There is nothing that makes SSDs with power loss protection inherently expensive. As always, it's just market segmentation...
A large supercap in the 100-200mF range for an SSD is around $1 or $2. In fact you can implement power loss protection with less capacitance with regular tantalum caps like the Intel 320 did (http://www.storagereview.com/intel_ssd_320_review_300gb). But drive manufacturers see the consumer market doesn't care about power loss protection, so they decide to scrap the feature, which saves a buck or two, and saves some PCB space.

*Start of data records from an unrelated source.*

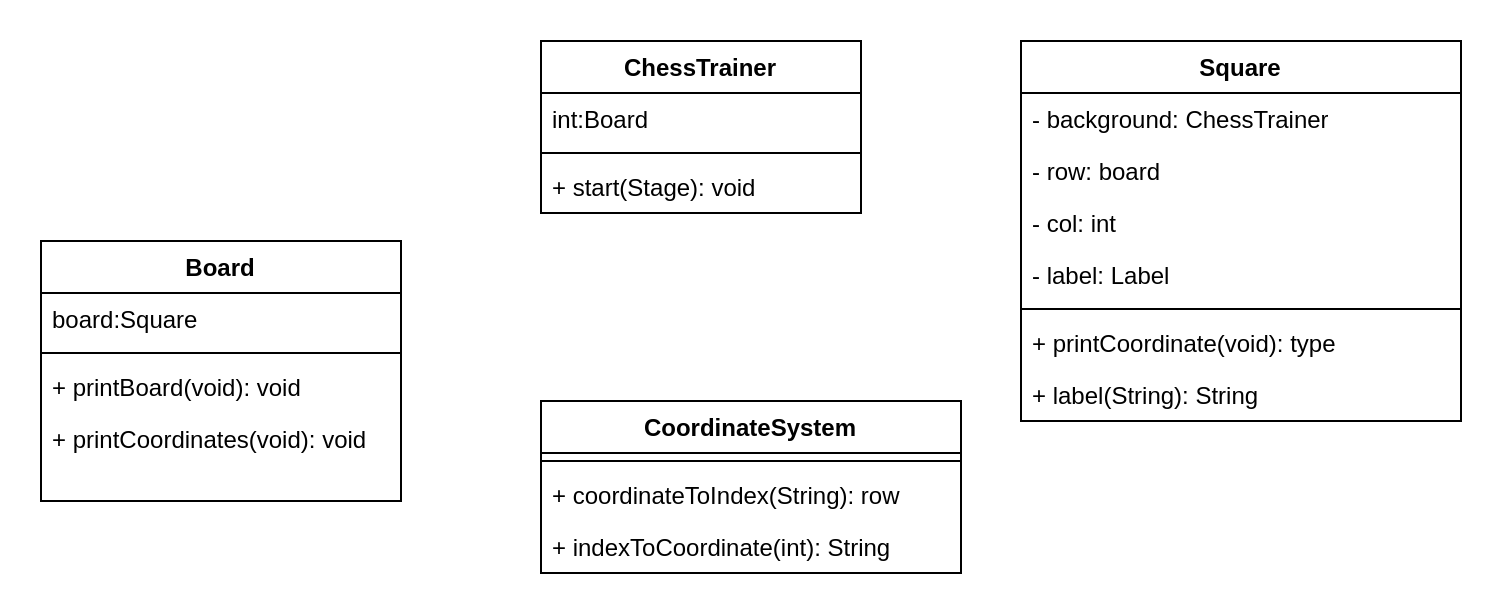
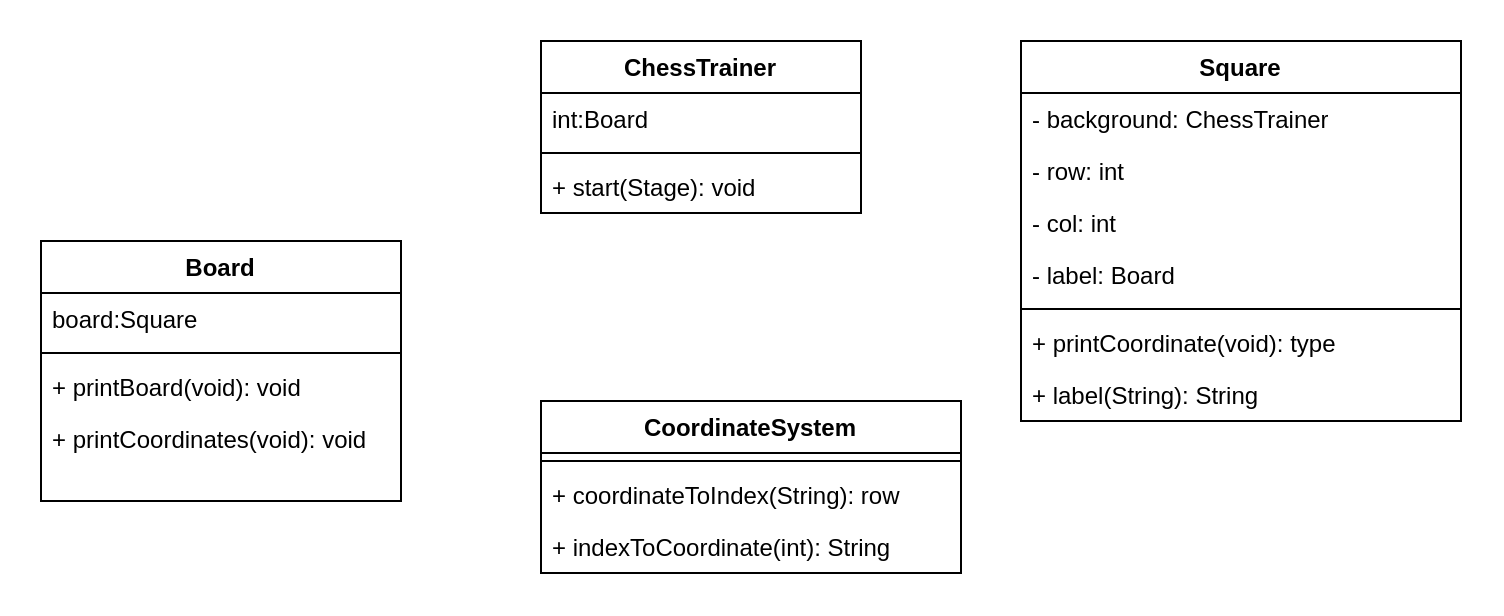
  <mxCell id="0" />
  <mxCell id="1" parent="0" />
  <mxCell id="2" value="ChessTrainer" style="swimlane;fontStyle=1;align=center;verticalAlign=top;childLayout=stackLayout;horizontal=1;startSize=26;horizontalStack=0;resizeParent=1;resizeParentMax=0;resizeLast=0;collapsible=1;marginBottom=0;whiteSpace=wrap;html=1;" vertex="1" parent="1"><mxGeometry x="270" y="20" width="160" height="86" as="geometry"><mxRectangle x="270" y="110" width="110" height="30" as="alternateBounds" /></mxGeometry></mxCell>
  <mxCell id="3" value="int:Board" style="text;strokeColor=none;fillColor=none;align=left;verticalAlign=top;spacingLeft=4;spacingRight=4;overflow=hidden;rotatable=0;points=[[0,0.5],[1,0.5]];portConstraint=eastwest;whiteSpace=wrap;html=1;" vertex="1" parent="2"><mxGeometry y="26" width="160" height="26" as="geometry" /></mxCell>
  <mxCell id="4" value="" style="line;strokeWidth=1;fillColor=none;align=left;verticalAlign=middle;spacingTop=-1;spacingLeft=3;spacingRight=3;rotatable=0;labelPosition=right;points=[];portConstraint=eastwest;strokeColor=inherit;" vertex="1" parent="2"><mxGeometry y="52" width="160" height="8" as="geometry" /></mxCell>
  <mxCell id="5" value="+ start(Stage): void" style="text;strokeColor=none;fillColor=none;align=left;verticalAlign=top;spacingLeft=4;spacingRight=4;overflow=hidden;rotatable=0;points=[[0,0.5],[1,0.5]];portConstraint=eastwest;whiteSpace=wrap;html=1;" vertex="1" parent="2"><mxGeometry y="60" width="160" height="26" as="geometry" /></mxCell>
  <mxCell id="6" value="&lt;div&gt;Board&lt;/div&gt;&lt;div&gt;&lt;br&gt;&lt;/div&gt;" style="swimlane;fontStyle=1;align=center;verticalAlign=top;childLayout=stackLayout;horizontal=1;startSize=26;horizontalStack=0;resizeParent=1;resizeParentMax=0;resizeLast=0;collapsible=1;marginBottom=0;whiteSpace=wrap;html=1;" vertex="1" parent="1"><mxGeometry x="20" y="120" width="180" height="130" as="geometry" /></mxCell>
  <mxCell id="7" value="board:Square" style="text;strokeColor=none;fillColor=none;align=left;verticalAlign=top;spacingLeft=4;spacingRight=4;overflow=hidden;rotatable=0;points=[[0,0.5],[1,0.5]];portConstraint=eastwest;whiteSpace=wrap;html=1;" vertex="1" parent="6"><mxGeometry y="26" width="180" height="26" as="geometry" /></mxCell>
  <mxCell id="8" value="" style="line;strokeWidth=1;fillColor=none;align=left;verticalAlign=middle;spacingTop=-1;spacingLeft=3;spacingRight=3;rotatable=0;labelPosition=right;points=[];portConstraint=eastwest;strokeColor=inherit;" vertex="1" parent="6"><mxGeometry y="52" width="180" height="8" as="geometry" /></mxCell>
  <mxCell id="9" value="+ printBoard(void): void" style="text;strokeColor=none;fillColor=none;align=left;verticalAlign=top;spacingLeft=4;spacingRight=4;overflow=hidden;rotatable=0;points=[[0,0.5],[1,0.5]];portConstraint=eastwest;whiteSpace=wrap;html=1;" vertex="1" parent="6"><mxGeometry y="60" width="180" height="26" as="geometry" /></mxCell>
  <mxCell id="10" value="+ printCoordinates(void): void" style="text;strokeColor=none;fillColor=none;align=left;verticalAlign=top;spacingLeft=4;spacingRight=4;overflow=hidden;rotatable=0;points=[[0,0.5],[1,0.5]];portConstraint=eastwest;whiteSpace=wrap;html=1;" vertex="1" parent="6"><mxGeometry y="86" width="180" height="44" as="geometry" /></mxCell>
  <mxCell id="11" value="Square" style="swimlane;fontStyle=1;align=center;verticalAlign=top;childLayout=stackLayout;horizontal=1;startSize=26;horizontalStack=0;resizeParent=1;resizeParentMax=0;resizeLast=0;collapsible=1;marginBottom=0;whiteSpace=wrap;html=1;" vertex="1" parent="1"><mxGeometry x="510" y="20" width="220" height="190" as="geometry" /></mxCell>
  <mxCell id="12" value="- background: ChessTrainer" style="text;strokeColor=none;fillColor=none;align=left;verticalAlign=top;spacingLeft=4;spacingRight=4;overflow=hidden;rotatable=0;points=[[0,0.5],[1,0.5]];portConstraint=eastwest;whiteSpace=wrap;html=1;" vertex="1" parent="11"><mxGeometry y="26" width="220" height="26" as="geometry" /></mxCell>
- <mxCell id="13" value="- row: board" style="text;strokeColor=none;fillColor=none;align=left;verticalAlign=top;spacingLeft=4;spacingRight=4;overflow=hidden;rotatable=0;points=[[0,0.5],[1,0.5]];portConstraint=eastwest;whiteSpace=wrap;html=1;" vertex="1" parent="11"><mxGeometry y="52" width="220" height="26" as="geometry" /></mxCell>
+ <mxCell id="13" value="- row: int" style="text;strokeColor=none;fillColor=none;align=left;verticalAlign=top;spacingLeft=4;spacingRight=4;overflow=hidden;rotatable=0;points=[[0,0.5],[1,0.5]];portConstraint=eastwest;whiteSpace=wrap;html=1;" vertex="1" parent="11"><mxGeometry y="52" width="220" height="26" as="geometry" /></mxCell>
  <mxCell id="14" value="- col: int" style="text;strokeColor=none;fillColor=none;align=left;verticalAlign=top;spacingLeft=4;spacingRight=4;overflow=hidden;rotatable=0;points=[[0,0.5],[1,0.5]];portConstraint=eastwest;whiteSpace=wrap;html=1;" vertex="1" parent="11"><mxGeometry y="78" width="220" height="26" as="geometry" /></mxCell>
- <mxCell id="15" value="- label: Label" style="text;strokeColor=none;fillColor=none;align=left;verticalAlign=top;spacingLeft=4;spacingRight=4;overflow=hidden;rotatable=0;points=[[0,0.5],[1,0.5]];portConstraint=eastwest;whiteSpace=wrap;html=1;" vertex="1" parent="11"><mxGeometry y="104" width="220" height="26" as="geometry" /></mxCell>
+ <mxCell id="15" value="- label: Board" style="text;strokeColor=none;fillColor=none;align=left;verticalAlign=top;spacingLeft=4;spacingRight=4;overflow=hidden;rotatable=0;points=[[0,0.5],[1,0.5]];portConstraint=eastwest;whiteSpace=wrap;html=1;" vertex="1" parent="11"><mxGeometry y="104" width="220" height="26" as="geometry" /></mxCell>
  <mxCell id="16" value="" style="line;strokeWidth=1;fillColor=none;align=left;verticalAlign=middle;spacingTop=-1;spacingLeft=3;spacingRight=3;rotatable=0;labelPosition=right;points=[];portConstraint=eastwest;strokeColor=inherit;" vertex="1" parent="11"><mxGeometry y="130" width="220" height="8" as="geometry" /></mxCell>
  <mxCell id="17" value="+ printCoordinate(void): type" style="text;strokeColor=none;fillColor=none;align=left;verticalAlign=top;spacingLeft=4;spacingRight=4;overflow=hidden;rotatable=0;points=[[0,0.5],[1,0.5]];portConstraint=eastwest;whiteSpace=wrap;html=1;" vertex="1" parent="11"><mxGeometry y="138" width="220" height="26" as="geometry" /></mxCell>
  <mxCell id="18" value="+ label(String): String" style="text;strokeColor=none;fillColor=none;align=left;verticalAlign=top;spacingLeft=4;spacingRight=4;overflow=hidden;rotatable=0;points=[[0,0.5],[1,0.5]];portConstraint=eastwest;whiteSpace=wrap;html=1;" vertex="1" parent="11"><mxGeometry y="164" width="220" height="26" as="geometry" /></mxCell>
  <mxCell id="19" value="CoordinateSystem" style="swimlane;fontStyle=1;align=center;verticalAlign=top;childLayout=stackLayout;horizontal=1;startSize=26;horizontalStack=0;resizeParent=1;resizeParentMax=0;resizeLast=0;collapsible=1;marginBottom=0;whiteSpace=wrap;html=1;" vertex="1" parent="1"><mxGeometry x="270" y="200" width="210" height="86" as="geometry" /></mxCell>
  <mxCell id="20" value="" style="line;strokeWidth=1;fillColor=none;align=left;verticalAlign=middle;spacingTop=-1;spacingLeft=3;spacingRight=3;rotatable=0;labelPosition=right;points=[];portConstraint=eastwest;strokeColor=inherit;" vertex="1" parent="19"><mxGeometry y="26" width="210" height="8" as="geometry" /></mxCell>
  <mxCell id="21" value="+ coordinateToIndex(String): row" style="text;strokeColor=none;fillColor=none;align=left;verticalAlign=top;spacingLeft=4;spacingRight=4;overflow=hidden;rotatable=0;points=[[0,0.5],[1,0.5]];portConstraint=eastwest;whiteSpace=wrap;html=1;" vertex="1" parent="19"><mxGeometry y="34" width="210" height="26" as="geometry" /></mxCell>
  <mxCell id="22" value="+ indexToCoordinate(int): String" style="text;strokeColor=none;fillColor=none;align=left;verticalAlign=top;spacingLeft=4;spacingRight=4;overflow=hidden;rotatable=0;points=[[0,0.5],[1,0.5]];portConstraint=eastwest;whiteSpace=wrap;html=1;" vertex="1" parent="19"><mxGeometry y="60" width="210" height="26" as="geometry" /></mxCell>
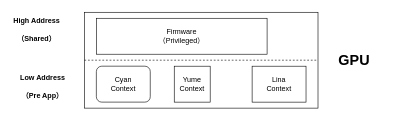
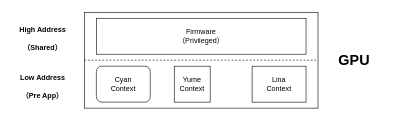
  <mxCell id="0" />
  <mxCell id="1" parent="0" />
  <mxCell id="2" value="" style="rounded=0;whiteSpace=wrap;html=1;" vertex="1" parent="1"><mxGeometry x="140" y="20" width="390" height="160" as="geometry" /></mxCell>
  <mxCell id="3" style="edgeStyle=none;html=1;exitX=0;exitY=0.5;exitDx=0;exitDy=0;entryX=1;entryY=0.5;entryDx=0;entryDy=0;strokeColor=default;dashed=1;endArrow=none;endFill=0;" edge="1" parent="1" source="2" target="2"><mxGeometry relative="1" as="geometry" /></mxCell>
- <mxCell id="4" value="Firmware&lt;br&gt;（Privileged）" style="rounded=0;whiteSpace=wrap;html=1;" vertex="1" parent="1"><mxGeometry x="160" y="30" width="285" height="60" as="geometry" /></mxCell>
+ <mxCell id="4" value="Firmware&lt;br&gt;（Privileged）" style="rounded=0;whiteSpace=wrap;html=1;" vertex="1" parent="1"><mxGeometry x="160" y="30" width="350" height="60" as="geometry" /></mxCell>
  <mxCell id="5" value="Cyan&lt;br&gt;Context" style="whiteSpace=wrap;html=1;rounded=1;" vertex="1" parent="1"><mxGeometry x="160" y="110" width="90" height="60" as="geometry" /></mxCell>
  <mxCell id="6" value="Yume&lt;br&gt;Context" style="rounded=0;whiteSpace=wrap;html=1;" vertex="1" parent="1"><mxGeometry x="290" y="110" width="60" height="60" as="geometry" /></mxCell>
  <mxCell id="7" value="Lina&lt;br&gt;Context" style="rounded=0;whiteSpace=wrap;html=1;" vertex="1" parent="1"><mxGeometry x="420" y="110" width="90" height="60" as="geometry" /></mxCell>
  <mxCell id="8" value="GPU" style="text;strokeColor=none;fillColor=none;html=1;fontSize=24;fontStyle=1;verticalAlign=middle;align=center;" vertex="1" parent="1"><mxGeometry x="540" y="80" width="100" height="40" as="geometry" /></mxCell>
- <mxCell id="9" value="&lt;font style=&quot;font-size: 12px;&quot;&gt;High Address&lt;br&gt;（Shared）&lt;/font&gt;" style="text;strokeColor=none;fillColor=none;html=1;fontSize=24;fontStyle=1;verticalAlign=middle;align=center;" vertex="1" parent="1"><mxGeometry x="10" y="25" width="100" height="40" as="geometry" /></mxCell>
+ <mxCell id="9" value="&lt;font style=&quot;font-size: 12px;&quot;&gt;High Address&lt;br&gt;（Shared）&lt;/font&gt;" style="text;strokeColor=none;fillColor=none;html=1;fontSize=24;fontStyle=1;verticalAlign=middle;align=center;" vertex="1" parent="1"><mxGeometry x="20" y="40" width="100" height="40" as="geometry" /></mxCell>
  <mxCell id="10" value="&lt;font style=&quot;font-size: 12px;&quot;&gt;Low Address&lt;br&gt;（Pre App）&lt;/font&gt;" style="text;strokeColor=none;fillColor=none;html=1;fontSize=24;fontStyle=1;verticalAlign=middle;align=center;" vertex="1" parent="1"><mxGeometry x="20" y="120" width="100" height="40" as="geometry" /></mxCell>
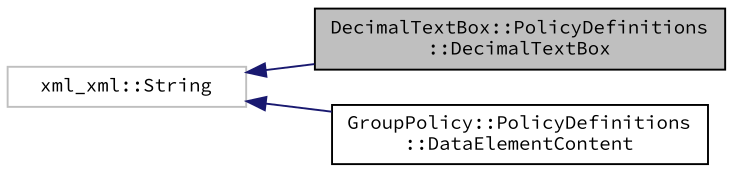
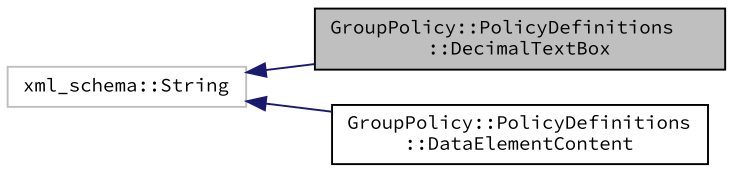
  digraph {
    fontname="Source Code Pro"
    rankdir=LR
    node [color=black fillcolor=white fontname="Source Code Pro" fontsize=10 shape=record style=filled]
    edge [color=midnightblue dir=back fontname="Source Code Pro" fontsize=10 labelfontname=Helvetica labelfontsize=10 style=solid]
-   n1 [fillcolor=grey75 fontcolor=black height=0.2 label="DecimalTextBox::PolicyDefinitions\l::DecimalTextBox" width=0.4]
+   n1 [fillcolor=grey75 fontcolor=black height=0.2 label="GroupPolicy::PolicyDefinitions\l::DecimalTextBox" width=0.4]
    n2 [height=0.2 label="GroupPolicy::PolicyDefinitions\l::DataElementContent" width=0.4]
-   n3 [color=grey75 height=0.2 label="xml_xml::String" width=0.4]
+   n3 [color=grey75 height=0.2 label="xml_schema::String" width=0.4]
    n3 -> n1
    n3 -> n2
  }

That's true until your battery ages a bit and now the on-board battery monitoring is inaccurate because it thinks there's 5% or so left in power when there is none. I have more than one laptop that will just let the battery run out because the on-board diagnostics think there's juice left when there isn't any.
I think if you're selling laptops, then you should worry about these types of cases. Not to mention cases like having Windows Updates run on battery which means the laptop can't hibernate when after its started these installs at shutdown.
Standby/hibernate is still far from perfect. A fifty cent capacitor shouldn't be a dealbreaker for ssd manufacturers.
People who sell laptops want you to go and buy new laptops not just replace the battery. Why design around failed components? The answer you want is to replace the battery not fork out for an expensive ssd option that's unnecessary for 100% of the design life of the product.
A large supercap in the 100-200mF range for an SSD is around $1 or $2. In fact you can implement power loss protection with less capacitance with regular tantalum caps like the Intel 320 did (http://www.storagereview.com/intel_ssd_320_review_300gb). But drive manufacturers see the consumer market doesn't care about power loss protection, so they decide to scrap the feature, which saves a buck or two, and saves some PCB space.